What is striking though about the latest Quad Bayer design from Sony is just how clean the low light performance is in video mode. You don’t even need to pixel peep the files, just hold up the Mi 9 and P30 Pro side by side. One is incredibly crisp and creamy under dim indoor lighting and the other is a pixilated mess in live-view. Then you take a look at the RAW results in 12 megapixel mode – wow is all I can say to that. ISO 9000 giving usable results on a smartphone? On a 48 megapixel sensor? Yes sir.
If this design of sensor is scaled up to a full frame chip, that my friends, is mission accomplished. Ultra high resolution 8K video without sacrificing low light performance in 4K or 12 megapixel stills mode. If the A7S III or IV is to go 8K, Quad Bayer is the way to do it.

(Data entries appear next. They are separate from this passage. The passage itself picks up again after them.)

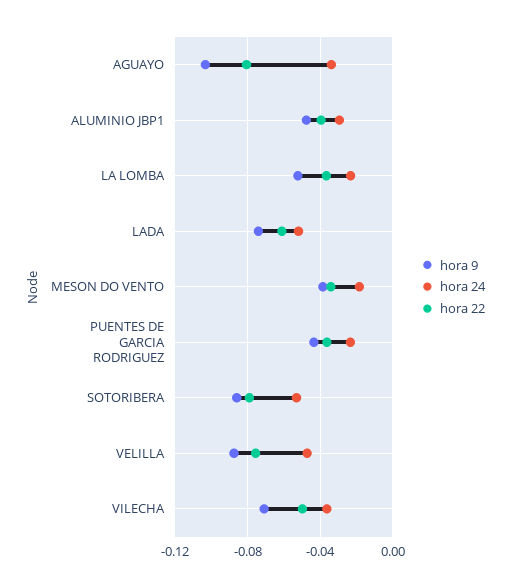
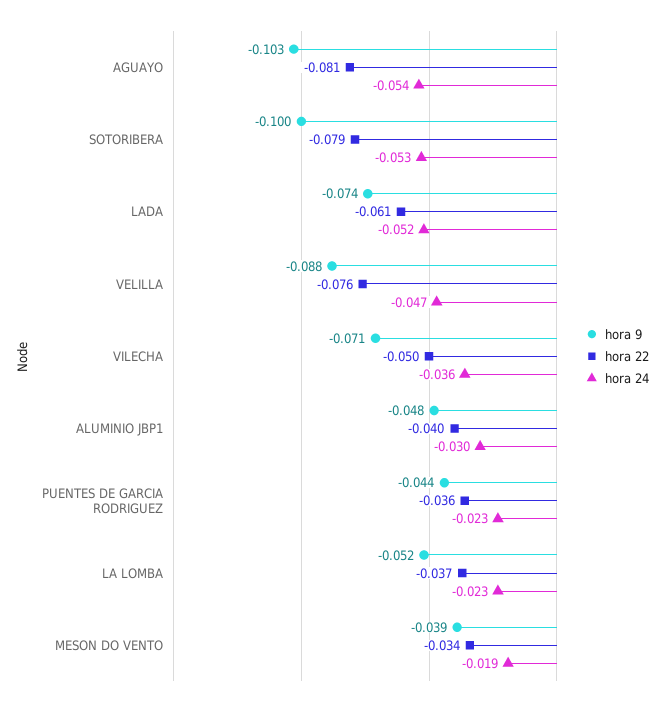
  {
    "hora 9": {
      "AGUAYO": -0.103,
      "ALUMINIO JBP1": -0.048,
      "LA LOMBA": -0.052,
      "LADA": -0.074,
      "MESON DO VENTO": -0.039,
      "PUENTES DE GARCIA RODRIGUEZ": -0.044,
-     "SOTORIBERA": -0.085,
+     "SOTORIBERA": -0.1,
      "VELILLA": -0.088,
      "VILECHA": -0.071
    },
    "hora 24": {
-     "AGUAYO": -0.035,
+     "AGUAYO": -0.054,
      "ALUMINIO JBP1": -0.03,
      "LA LOMBA": -0.023,
      "LADA": -0.052,
      "MESON DO VENTO": -0.019,
      "PUENTES DE GARCIA RODRIGUEZ": -0.023,
      "SOTORIBERA": -0.053,
      "VELILLA": -0.047,
      "VILECHA": -0.036
    },
    "hora 22": {
      "AGUAYO": -0.081,
      "ALUMINIO JBP1": -0.04,
      "LA LOMBA": -0.037,
      "LADA": -0.061,
      "MESON DO VENTO": -0.034,
      "PUENTES DE GARCIA RODRIGUEZ": -0.036,
      "SOTORIBERA": -0.079,
      "VELILLA": -0.076,
      "VILECHA": -0.05
    }
  }

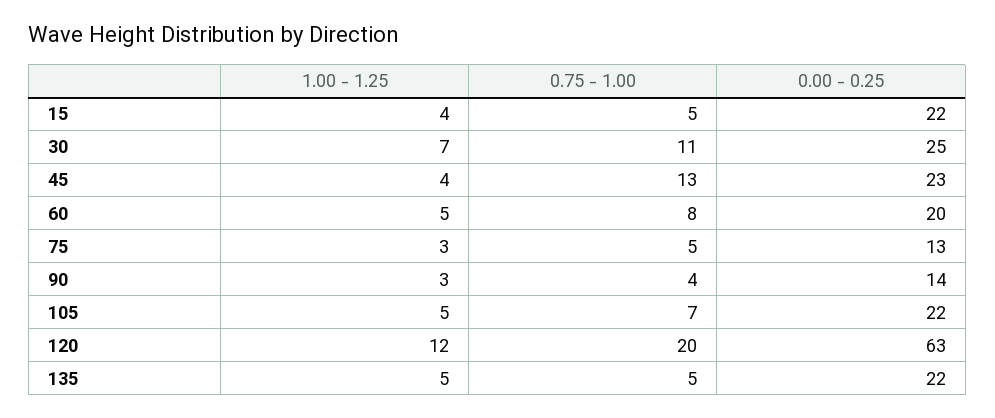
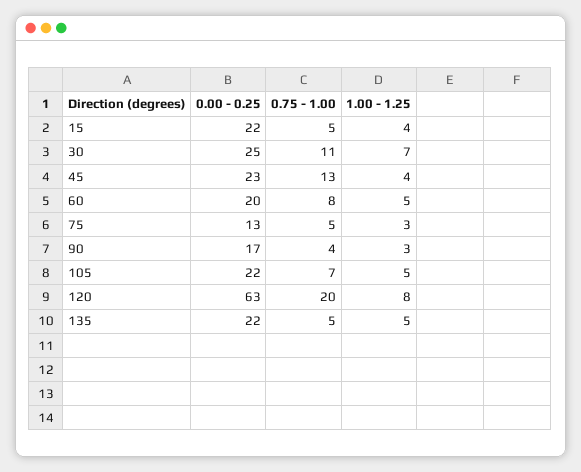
  {
    "1.00 - 1.25": {
      "15": 4,
      "30": 7,
      "45": 4,
      "60": 5,
      "75": 3,
      "90": 3,
      "105": 5,
-     "120": 12,
+     "120": 8,
      "135": 5
    },
    "0.75 - 1.00": {
      "15": 5,
      "30": 11,
      "45": 13,
      "60": 8,
      "75": 5,
      "90": 4,
      "105": 7,
      "120": 20,
      "135": 5
    },
    "0.00 - 0.25": {
      "15": 22,
      "30": 25,
      "45": 23,
      "60": 20,
      "75": 13,
-     "90": 14,
+     "90": 17,
      "105": 22,
      "120": 63,
      "135": 22
    }
  }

I have a feeling we may see a smaller sensor first though – in particular a Micro Four Thirds size Quad Bayer sensor in the GH6 with a resolution of between 38 and 48 megapixels. This would solve the low light weakness of the Micro Four Thirds format at the same time as answering the call for higher resolutions than 20 megapixel. This will allow the system to keep pace with APS-C and full frame sensors as these escalate.
And Quad Bayer also allows far higher resolutions than 48 megapixels on a full frame sensor. That number is currently the limit on a smartphone due to the incredibly small pixel pitch needed for the manufacturing process at 0.8 micron. There’s no such limit on a full frame sensor even at 100 megapixel.
It appears Sony has a clear road-map and way forward to delivery astounding gains in performance.
Other manufacturers (especially Canon) better hope it can develop it’s own Quad Bayer sensors without infringing Sony’s patents or paying to license their designs, otherwise they are going to really struggle to match the performance of Sony’s chips in video mode and in low light on high resolution designs.